[SUPPLIED MATERIAL]
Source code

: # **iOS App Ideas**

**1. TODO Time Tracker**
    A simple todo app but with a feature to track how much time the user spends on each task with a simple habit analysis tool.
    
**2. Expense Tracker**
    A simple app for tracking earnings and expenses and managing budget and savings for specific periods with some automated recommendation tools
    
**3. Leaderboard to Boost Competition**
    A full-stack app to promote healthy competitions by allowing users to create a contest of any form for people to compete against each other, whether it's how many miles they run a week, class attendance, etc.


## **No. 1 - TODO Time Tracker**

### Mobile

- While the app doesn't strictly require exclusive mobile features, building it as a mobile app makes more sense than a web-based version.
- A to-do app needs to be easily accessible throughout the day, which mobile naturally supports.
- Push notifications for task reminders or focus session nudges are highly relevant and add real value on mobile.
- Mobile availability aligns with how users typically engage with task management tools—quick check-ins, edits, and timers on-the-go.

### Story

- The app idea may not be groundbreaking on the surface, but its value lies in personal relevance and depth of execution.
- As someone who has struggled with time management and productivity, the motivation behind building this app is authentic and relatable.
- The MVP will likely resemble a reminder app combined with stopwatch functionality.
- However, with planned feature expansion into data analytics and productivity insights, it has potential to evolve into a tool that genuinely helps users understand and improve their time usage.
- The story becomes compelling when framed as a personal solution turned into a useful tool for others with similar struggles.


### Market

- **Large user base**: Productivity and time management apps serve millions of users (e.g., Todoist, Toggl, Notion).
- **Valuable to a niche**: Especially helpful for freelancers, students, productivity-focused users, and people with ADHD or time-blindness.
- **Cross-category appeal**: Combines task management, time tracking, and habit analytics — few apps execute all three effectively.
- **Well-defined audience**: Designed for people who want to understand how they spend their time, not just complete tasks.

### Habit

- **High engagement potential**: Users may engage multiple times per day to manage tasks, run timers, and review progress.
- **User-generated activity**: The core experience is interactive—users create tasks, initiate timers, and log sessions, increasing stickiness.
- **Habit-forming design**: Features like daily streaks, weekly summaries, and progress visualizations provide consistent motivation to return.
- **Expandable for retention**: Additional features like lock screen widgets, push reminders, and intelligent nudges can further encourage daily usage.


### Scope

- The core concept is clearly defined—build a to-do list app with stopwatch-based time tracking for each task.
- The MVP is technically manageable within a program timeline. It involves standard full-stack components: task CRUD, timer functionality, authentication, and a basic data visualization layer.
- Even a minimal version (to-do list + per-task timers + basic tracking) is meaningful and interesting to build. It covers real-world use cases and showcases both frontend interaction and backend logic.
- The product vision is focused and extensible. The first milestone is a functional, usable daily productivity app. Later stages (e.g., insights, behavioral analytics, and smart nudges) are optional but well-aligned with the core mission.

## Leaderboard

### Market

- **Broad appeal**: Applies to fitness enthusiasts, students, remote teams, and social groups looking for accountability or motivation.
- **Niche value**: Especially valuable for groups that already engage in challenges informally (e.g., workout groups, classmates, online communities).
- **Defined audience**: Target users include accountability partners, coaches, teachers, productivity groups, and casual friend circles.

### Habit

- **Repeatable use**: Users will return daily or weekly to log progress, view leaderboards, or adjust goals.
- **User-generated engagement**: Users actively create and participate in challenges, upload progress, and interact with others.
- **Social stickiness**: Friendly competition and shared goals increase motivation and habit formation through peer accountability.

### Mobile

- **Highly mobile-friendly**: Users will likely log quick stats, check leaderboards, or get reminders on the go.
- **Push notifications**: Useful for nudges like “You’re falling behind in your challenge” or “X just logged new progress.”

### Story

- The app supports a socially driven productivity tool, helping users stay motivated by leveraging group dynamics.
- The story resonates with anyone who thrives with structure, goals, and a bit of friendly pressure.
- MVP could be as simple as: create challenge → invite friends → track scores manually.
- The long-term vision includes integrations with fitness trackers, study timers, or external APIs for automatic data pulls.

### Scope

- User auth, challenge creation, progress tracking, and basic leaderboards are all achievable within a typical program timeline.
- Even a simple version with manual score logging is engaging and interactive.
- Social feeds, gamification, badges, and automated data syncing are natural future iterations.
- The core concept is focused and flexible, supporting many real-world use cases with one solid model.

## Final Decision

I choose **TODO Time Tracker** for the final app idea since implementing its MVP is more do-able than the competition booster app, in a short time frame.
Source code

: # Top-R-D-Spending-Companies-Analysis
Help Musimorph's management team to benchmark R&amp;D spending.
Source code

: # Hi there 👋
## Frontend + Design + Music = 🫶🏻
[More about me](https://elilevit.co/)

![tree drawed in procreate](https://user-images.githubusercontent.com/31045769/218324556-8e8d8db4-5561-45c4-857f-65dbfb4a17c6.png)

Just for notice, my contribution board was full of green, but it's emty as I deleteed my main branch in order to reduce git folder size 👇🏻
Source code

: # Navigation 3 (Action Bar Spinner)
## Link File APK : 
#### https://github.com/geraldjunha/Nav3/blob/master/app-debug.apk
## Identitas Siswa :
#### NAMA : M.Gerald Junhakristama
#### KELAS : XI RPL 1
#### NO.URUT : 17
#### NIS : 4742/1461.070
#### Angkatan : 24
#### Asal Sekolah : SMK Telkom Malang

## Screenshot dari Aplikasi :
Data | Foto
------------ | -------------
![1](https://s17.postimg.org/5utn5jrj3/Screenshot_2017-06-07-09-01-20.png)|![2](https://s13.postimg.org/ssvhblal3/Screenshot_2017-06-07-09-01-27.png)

[EXERCISE DETAILS] Copy the records above exactly, beginning at the line that contains "- **Repeatable use**: Users" and stopping after the line that contains "## Final Decision".

[SOLUTION FOR THIS PROBLEM]
- **Repeatable use**: Users will return daily or weekly to log progress, view leaderboards, or adjust goals.
- **User-generated engagement**: Users actively create and participate in challenges, upload progress, and interact with others.
- **Social stickiness**: Friendly competition and shared goals increase motivation and habit formation through peer accountability.

### Mobile

- **Highly mobile-friendly**: Users will likely log quick stats, check leaderboards, or get reminders on the go.
- **Push notifications**: Useful for nudges like “You’re falling behind in your challenge” or “X just logged new progress.”

### Story

- The app supports a socially driven productivity tool, helping users stay motivated by leveraging group dynamics.
- The story resonates with anyone who thrives with structure, goals, and a bit of friendly pressure.
- MVP could be as simple as: create challenge → invite friends → track scores manually.
- The long-term vision includes integrations with fitness trackers, study timers, or external APIs for automatic data pulls.

### Scope

- User auth, challenge creation, progress tracking, and basic leaderboards are all achievable within a typical program timeline.
- Even a simple version with manual score logging is engaging and interactive.
- Social feeds, gamification, badges, and automated data syncing are natural future iterations.
- The core concept is focused and flexible, supporting many real-world use cases with one solid model.

## Final Decision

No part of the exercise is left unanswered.